A 2015 book about Pinochet’s civilian collaborators written by Chilean journalist Javier Rebolledo claimed that the older Kast was at first reluctant to join the Nazi party. But he was persuaded by a sergeant to do so as he was being deployed to the Crimean Peninsula, according to Rebolledo’s book, which cites a memoir by Kast’s wife.
The war at the time was dominated by the Battle of Stalingrad, a turning point for Nazi Germany’s assault on the Soviet Union that resulted in some 2 million deaths and the local surrender of Axis forces a few months later.
As the war was ending, Kast, then serving in Italy, obtained a false ID indicating he was a member of the International Committee of the Red Cross, according to Rebolledo.
After twice escaping arrest at the hands of the Allied forces, he returned to Germany and was discovered during the postwar period of denazification. But when he confessed his deceit, a sympathetic prosecutor took pity and in recognition of his honesty burned his army record, according to Rebolledo's book.
The younger Kast has accused the Chilean journalist of taking his mother's memoir out of context and distorting facts to attribute sinister motives to his father's wartime activities.
Whatever his record, Kast migrated to Chile in 1950, followed a year later by his wife and oldest two children, and established himself in Paine, a rural community south of the capital of Santiago. Eventually, the couple built a small business selling cold cuts from a roadside kiosk into a nationwide chain of restaurants and manufacturer of packaged food.
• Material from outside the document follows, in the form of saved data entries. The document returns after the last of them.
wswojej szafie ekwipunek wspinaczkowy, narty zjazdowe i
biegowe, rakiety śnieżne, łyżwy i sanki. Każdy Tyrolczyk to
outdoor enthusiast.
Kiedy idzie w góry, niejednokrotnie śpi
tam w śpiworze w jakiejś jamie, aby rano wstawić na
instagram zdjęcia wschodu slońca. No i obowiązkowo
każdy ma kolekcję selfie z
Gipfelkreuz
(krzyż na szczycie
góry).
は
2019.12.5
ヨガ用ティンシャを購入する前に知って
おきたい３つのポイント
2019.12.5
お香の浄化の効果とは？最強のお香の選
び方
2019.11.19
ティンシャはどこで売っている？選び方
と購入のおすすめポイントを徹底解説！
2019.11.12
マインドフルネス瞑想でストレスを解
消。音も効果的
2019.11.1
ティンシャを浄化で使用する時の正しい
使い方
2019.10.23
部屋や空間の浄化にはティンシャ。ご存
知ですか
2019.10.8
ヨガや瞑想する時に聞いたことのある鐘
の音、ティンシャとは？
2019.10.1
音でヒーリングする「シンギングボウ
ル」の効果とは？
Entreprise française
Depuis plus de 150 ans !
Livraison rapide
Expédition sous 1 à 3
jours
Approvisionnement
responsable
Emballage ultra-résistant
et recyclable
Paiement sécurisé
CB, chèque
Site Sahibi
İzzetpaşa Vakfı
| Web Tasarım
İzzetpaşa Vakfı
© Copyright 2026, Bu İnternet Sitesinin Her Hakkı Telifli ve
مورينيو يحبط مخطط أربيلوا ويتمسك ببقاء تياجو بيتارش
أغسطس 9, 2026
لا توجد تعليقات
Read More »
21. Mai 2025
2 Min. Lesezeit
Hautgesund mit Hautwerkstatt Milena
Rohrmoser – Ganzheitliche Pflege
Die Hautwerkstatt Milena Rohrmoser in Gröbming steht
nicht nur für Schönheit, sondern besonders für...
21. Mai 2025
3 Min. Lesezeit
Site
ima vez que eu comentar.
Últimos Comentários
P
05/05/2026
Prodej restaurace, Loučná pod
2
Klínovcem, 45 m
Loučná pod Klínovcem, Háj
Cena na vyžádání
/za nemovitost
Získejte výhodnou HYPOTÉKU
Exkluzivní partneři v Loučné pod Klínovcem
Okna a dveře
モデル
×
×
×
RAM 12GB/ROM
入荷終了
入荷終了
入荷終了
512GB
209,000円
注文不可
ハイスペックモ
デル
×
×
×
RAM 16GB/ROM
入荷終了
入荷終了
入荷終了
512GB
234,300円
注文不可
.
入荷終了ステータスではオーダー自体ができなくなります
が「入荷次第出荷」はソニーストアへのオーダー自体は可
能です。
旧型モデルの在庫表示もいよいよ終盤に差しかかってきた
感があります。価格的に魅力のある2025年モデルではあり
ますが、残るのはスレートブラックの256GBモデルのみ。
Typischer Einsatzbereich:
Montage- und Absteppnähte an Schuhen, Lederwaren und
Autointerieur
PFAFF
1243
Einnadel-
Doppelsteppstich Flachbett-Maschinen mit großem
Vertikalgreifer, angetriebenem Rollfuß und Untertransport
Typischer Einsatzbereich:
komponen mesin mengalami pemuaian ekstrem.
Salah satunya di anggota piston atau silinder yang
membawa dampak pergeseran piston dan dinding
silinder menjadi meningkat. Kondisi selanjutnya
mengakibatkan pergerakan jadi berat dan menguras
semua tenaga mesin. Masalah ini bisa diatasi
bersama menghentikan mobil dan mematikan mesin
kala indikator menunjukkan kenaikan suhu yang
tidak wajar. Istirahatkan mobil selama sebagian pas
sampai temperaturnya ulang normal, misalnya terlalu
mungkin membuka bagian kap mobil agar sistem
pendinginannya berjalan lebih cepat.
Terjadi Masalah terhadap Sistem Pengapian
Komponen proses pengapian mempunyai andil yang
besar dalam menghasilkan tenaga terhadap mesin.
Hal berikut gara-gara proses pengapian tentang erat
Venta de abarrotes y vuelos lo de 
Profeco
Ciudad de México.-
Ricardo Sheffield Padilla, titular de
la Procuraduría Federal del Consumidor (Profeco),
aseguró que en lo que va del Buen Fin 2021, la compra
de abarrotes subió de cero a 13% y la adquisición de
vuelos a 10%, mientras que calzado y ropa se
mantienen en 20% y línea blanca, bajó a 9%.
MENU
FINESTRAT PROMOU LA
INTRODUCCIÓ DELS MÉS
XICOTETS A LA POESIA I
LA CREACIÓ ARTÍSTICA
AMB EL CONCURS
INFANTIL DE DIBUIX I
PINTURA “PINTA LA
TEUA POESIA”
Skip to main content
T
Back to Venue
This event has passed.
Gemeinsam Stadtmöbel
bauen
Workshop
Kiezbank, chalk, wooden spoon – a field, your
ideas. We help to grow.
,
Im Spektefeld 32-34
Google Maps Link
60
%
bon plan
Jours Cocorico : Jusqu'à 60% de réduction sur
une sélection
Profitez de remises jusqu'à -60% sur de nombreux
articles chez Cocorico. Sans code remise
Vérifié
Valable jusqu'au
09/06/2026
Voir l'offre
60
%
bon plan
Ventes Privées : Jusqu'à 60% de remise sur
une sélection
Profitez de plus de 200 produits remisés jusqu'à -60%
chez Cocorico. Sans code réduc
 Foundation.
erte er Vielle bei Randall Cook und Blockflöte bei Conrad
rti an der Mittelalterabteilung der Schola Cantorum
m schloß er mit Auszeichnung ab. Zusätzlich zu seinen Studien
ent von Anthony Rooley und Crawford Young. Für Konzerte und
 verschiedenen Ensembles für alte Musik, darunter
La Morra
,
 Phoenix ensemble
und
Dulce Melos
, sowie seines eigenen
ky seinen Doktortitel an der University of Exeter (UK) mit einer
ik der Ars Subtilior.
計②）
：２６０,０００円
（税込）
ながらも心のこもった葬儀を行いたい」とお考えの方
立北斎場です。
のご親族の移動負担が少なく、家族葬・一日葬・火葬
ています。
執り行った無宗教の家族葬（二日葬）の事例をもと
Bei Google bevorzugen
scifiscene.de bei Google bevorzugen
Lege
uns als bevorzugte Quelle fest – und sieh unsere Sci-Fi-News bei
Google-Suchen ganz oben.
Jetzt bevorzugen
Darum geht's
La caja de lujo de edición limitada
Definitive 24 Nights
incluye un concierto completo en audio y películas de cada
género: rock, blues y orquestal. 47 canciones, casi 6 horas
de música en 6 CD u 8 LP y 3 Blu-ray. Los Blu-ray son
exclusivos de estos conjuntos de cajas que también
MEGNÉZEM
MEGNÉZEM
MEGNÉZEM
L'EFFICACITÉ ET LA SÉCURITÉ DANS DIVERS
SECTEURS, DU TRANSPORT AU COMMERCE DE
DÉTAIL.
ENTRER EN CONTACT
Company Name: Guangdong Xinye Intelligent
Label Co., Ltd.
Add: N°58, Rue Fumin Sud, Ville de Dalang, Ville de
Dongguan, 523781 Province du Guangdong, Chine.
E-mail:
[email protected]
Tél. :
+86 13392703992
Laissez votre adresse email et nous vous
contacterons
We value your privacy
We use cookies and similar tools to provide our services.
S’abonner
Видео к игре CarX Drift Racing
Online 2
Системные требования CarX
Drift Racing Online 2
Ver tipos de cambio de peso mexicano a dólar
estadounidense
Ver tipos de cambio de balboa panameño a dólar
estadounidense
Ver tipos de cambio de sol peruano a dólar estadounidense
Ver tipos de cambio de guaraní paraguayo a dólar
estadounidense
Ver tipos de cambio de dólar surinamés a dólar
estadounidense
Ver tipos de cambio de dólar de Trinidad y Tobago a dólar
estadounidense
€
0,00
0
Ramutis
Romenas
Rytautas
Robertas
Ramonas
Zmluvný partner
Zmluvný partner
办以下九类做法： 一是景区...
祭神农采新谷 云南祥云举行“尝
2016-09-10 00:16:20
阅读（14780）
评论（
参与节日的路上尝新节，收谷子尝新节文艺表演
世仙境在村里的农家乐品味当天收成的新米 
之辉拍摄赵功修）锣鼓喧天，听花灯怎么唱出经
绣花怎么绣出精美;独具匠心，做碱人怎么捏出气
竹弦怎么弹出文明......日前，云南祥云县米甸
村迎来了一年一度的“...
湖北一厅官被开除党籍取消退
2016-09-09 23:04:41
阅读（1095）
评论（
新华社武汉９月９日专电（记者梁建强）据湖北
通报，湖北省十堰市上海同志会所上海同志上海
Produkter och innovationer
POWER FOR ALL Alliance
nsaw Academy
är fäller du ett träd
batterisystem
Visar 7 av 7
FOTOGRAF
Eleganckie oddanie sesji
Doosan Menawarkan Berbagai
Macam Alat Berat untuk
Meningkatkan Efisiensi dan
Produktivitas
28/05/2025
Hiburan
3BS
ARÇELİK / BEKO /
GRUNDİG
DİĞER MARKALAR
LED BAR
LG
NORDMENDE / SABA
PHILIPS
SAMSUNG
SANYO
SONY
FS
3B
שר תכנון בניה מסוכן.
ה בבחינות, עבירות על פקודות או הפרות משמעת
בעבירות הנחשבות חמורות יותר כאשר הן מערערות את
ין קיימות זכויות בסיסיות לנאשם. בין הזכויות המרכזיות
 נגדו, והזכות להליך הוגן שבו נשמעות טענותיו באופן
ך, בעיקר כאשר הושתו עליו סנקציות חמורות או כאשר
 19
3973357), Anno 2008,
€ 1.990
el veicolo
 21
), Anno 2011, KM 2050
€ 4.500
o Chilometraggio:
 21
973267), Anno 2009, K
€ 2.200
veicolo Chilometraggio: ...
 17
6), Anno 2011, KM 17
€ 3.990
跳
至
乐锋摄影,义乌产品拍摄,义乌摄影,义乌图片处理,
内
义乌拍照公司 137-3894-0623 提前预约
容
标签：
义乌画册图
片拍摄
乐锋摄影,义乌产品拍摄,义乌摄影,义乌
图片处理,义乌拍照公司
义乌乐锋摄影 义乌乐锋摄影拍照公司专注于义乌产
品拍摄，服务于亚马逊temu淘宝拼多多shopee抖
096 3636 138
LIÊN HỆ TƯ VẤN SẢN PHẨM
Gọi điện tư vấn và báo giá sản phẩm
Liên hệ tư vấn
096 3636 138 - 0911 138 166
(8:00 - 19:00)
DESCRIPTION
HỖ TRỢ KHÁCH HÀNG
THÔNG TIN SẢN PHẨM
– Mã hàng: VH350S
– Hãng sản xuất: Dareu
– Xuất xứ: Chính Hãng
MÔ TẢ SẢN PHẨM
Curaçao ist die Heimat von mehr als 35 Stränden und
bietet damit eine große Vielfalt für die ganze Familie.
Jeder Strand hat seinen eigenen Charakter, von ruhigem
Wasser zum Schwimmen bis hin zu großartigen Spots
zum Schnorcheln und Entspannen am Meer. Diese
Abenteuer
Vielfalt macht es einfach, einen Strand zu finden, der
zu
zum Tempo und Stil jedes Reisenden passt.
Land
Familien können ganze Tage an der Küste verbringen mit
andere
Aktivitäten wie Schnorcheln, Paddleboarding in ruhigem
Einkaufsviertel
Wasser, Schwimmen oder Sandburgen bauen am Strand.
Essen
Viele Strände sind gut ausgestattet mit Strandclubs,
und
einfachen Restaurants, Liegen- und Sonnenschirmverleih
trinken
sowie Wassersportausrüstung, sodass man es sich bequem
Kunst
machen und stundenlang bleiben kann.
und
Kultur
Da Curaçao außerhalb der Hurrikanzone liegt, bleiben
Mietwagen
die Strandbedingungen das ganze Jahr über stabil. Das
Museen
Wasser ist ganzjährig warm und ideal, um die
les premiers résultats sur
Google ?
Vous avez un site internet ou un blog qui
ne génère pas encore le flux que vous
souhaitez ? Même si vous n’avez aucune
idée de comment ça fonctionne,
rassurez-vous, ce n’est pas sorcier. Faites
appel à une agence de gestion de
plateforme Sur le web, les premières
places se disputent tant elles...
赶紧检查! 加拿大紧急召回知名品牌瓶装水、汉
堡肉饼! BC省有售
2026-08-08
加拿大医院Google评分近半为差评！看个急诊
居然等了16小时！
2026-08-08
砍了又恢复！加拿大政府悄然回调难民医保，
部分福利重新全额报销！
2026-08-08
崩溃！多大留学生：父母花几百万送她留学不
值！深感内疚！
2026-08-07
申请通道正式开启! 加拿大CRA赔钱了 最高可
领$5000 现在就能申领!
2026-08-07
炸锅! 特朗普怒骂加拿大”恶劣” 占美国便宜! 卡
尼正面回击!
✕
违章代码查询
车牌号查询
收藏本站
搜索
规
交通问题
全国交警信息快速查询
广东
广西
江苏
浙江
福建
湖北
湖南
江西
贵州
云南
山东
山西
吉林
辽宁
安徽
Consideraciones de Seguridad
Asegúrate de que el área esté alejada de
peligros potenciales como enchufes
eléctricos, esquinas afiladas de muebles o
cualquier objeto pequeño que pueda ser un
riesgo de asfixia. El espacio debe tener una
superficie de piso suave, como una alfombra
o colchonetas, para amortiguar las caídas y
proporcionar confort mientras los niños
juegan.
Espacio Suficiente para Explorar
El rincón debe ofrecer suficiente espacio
A 1995 law passed by Chile’s congress granting the older Kast citizenship highlights his deep Catholic roots and “grand spirit of social justice” that translated into his role helping build five chapels, hospitals and a youth center as well as providing employees of his company, Cecinas Bavaria, with the means to buy their own homes.
But there was a darker side to the clan's success.
According to Rebolledo, leftist agitators and peasants had threatened to expropriate the family's business during the socialist administration of Salvador Allende. The day after Pinochet's coup against Allende, police in Paine mopped up, disappearing in broad daylight a young militant, Pedro Vargas, who had been organizing workers at Bavaria, as he waited in line to buy bread.
The candidate's brother, Christian Kast, testified that as a 16-year-old in the immediate aftermath of the coup, he had delivered food to the town’s police and spent the night with them. He told investigators probing Vargas’ disappearance that the next day he attended a barbecue at the police station and saw a dozen detainees — but not Vargas — hauled away, their heads shaven, never to be seen again.
With Vargas missing, a member of his family went in anguish to appeal for aid from Michael Kast.
“I thought he was going to help,” the person told the AP on the condition of anonymity for fear of retaliation nearly five decades on. “But he told me to go home, that there was a war going on, and it was a matter of life and death. I couldn’t believe it.”
Today, just a few miles from where the presidential hopeful lives, symbols of the passions that filled Vargas' shortened life — a book, a scale of justice, a photo of his dog — decorate one of 70 mosaics paying tribute to each of the victims stolen from the bucolic town that has the distinction of having suffered the most disappearances per capita in all of Chile.